Elon Musk, o novo proprietário do Twitter, pediu que os norte-americanos votem nos republicanos nas eleições de meio de mandato de hoje. "O poder compartilhado freia os piores excessos de ambos os partidos, por isso recomendo votar em um Congresso republicano, já que a Presidência é democrata", tuitou o bilionário a seus 114 milhões de seguidores. "Democratas ou republicanos incondicionais nunca votam no outro lado. Os eleitores independentes são os que realmente decidem quem está no comando!"
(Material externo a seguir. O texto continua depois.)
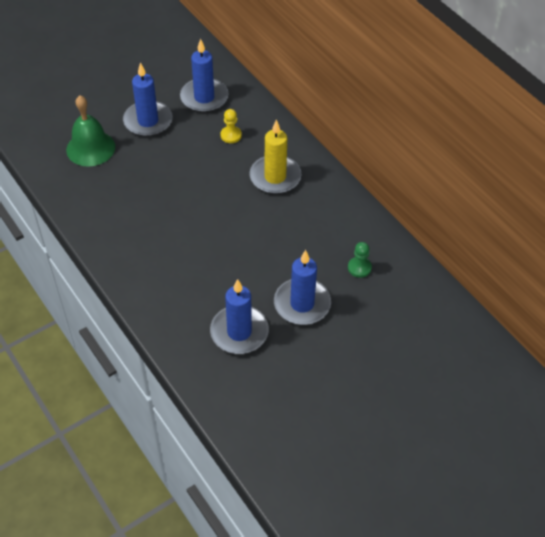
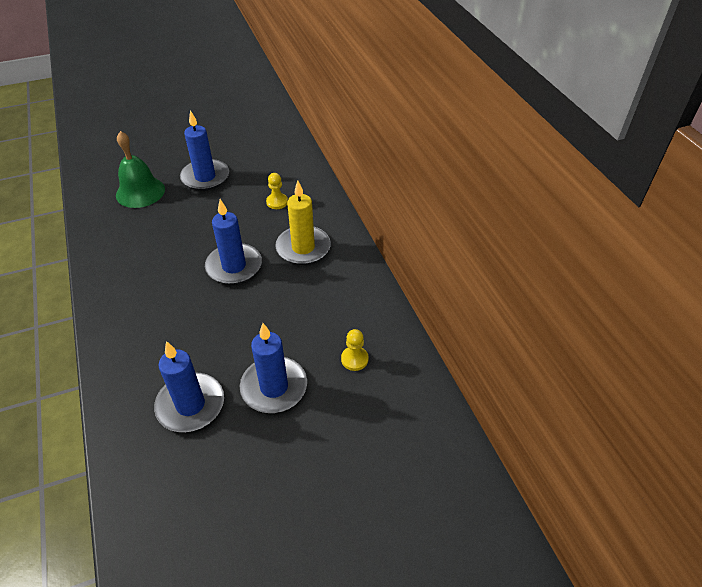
camera: 15 degrees right, 5 degrees down
(204, 98) = (267, 165): blue candle -> blue candle (234, 266)
(359, 268) = (354, 359): green pawn -> yellow pawn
A votação de meio de mandato

O que se elege?

Como acontece a cada dois anos, todos os 435 assentos na Câmara de Representantes dos EUA estão em disputa. No Senado, que tem 100 cadeiras com mandato de seis anos, serão renovadas 35 — que começarão seu mandato em 3 de janeiro de 2023. Os americanos também elegerão os governadores de 36 dos 50 estados da União, bem como uma série de autoridades locais.

O que dizem as pesquisas?

De acordo com as últimas pesquisas, a oposição republicana tem boas chances de conquistar entre 10 e 25 cadeiras na Câmara baixa, mais do que suficiente para arrebatar a maioria. Em contrapartida, as pesquisas são mais variadas sobre o destino do Senado, mas os republicanos parecem ter vantagem também.

Referendo duplo

Embora o nome de Joe Biden não apareça nas cédulas, muitos americanos veem esta eleição como um referendo sobre o presidente. Mas também são um grande teste para o futuro político de Donald Trump, que se jogou de cabeça na campanha, multiplicando comícios por todo o país. Para ambos, de olho nas eleições de 2024, o resultado das "midterms" pode pressagiar uma possível reedição das presidenciais de 2020.

O que está em disputa?

O impacto destas eleições será decisivo em todo o país. Biden pede aos americanos um voto de confiança com maiorias suficientes para contornar as regras do Congresso, que, atualmente, o impedem de legalizar o aborto em todo o país ou de proibir fuzis de assalto. Em quase todos os seus discursos, insiste que o futuro do aborto, das armas de fogo e do sistema de saúde dependerá do resultado dessa votação. Por sua vez, os republicanos prometem liderar uma luta feroz contra a inflação, a imigração, o crime e continuar sua ofensiva contra os atletas transgênero.

Dobradinha pelo voto

O vídeo foi divulgado no Instagram e no Twitter, nos perfis de Barack Obama e de Joe Biden. Com duração de sete segundos, a peça publicitária aposta no carisma para obter votos e impedir um desastre para o Partido Democrata: a perda de controle sobre as duas Casas do Congresso. Nas imagens, o presidente Biden aparece na tela, dizendo: "Um breve lembrete". Logo, em seu lado esquerdo, surge Obama. Ambos gritam: "Votem!". Biden pede aos norte-americanos que visitem o site IWillVote.com para se informarem sobre onde e como votar. 

Eu acho...

Arquivo pessoal - 15/06/2015. Crédito: Arquivo Pessoal. Mundo. Allan Lichtman, professor de ciência política da American University, em Washington.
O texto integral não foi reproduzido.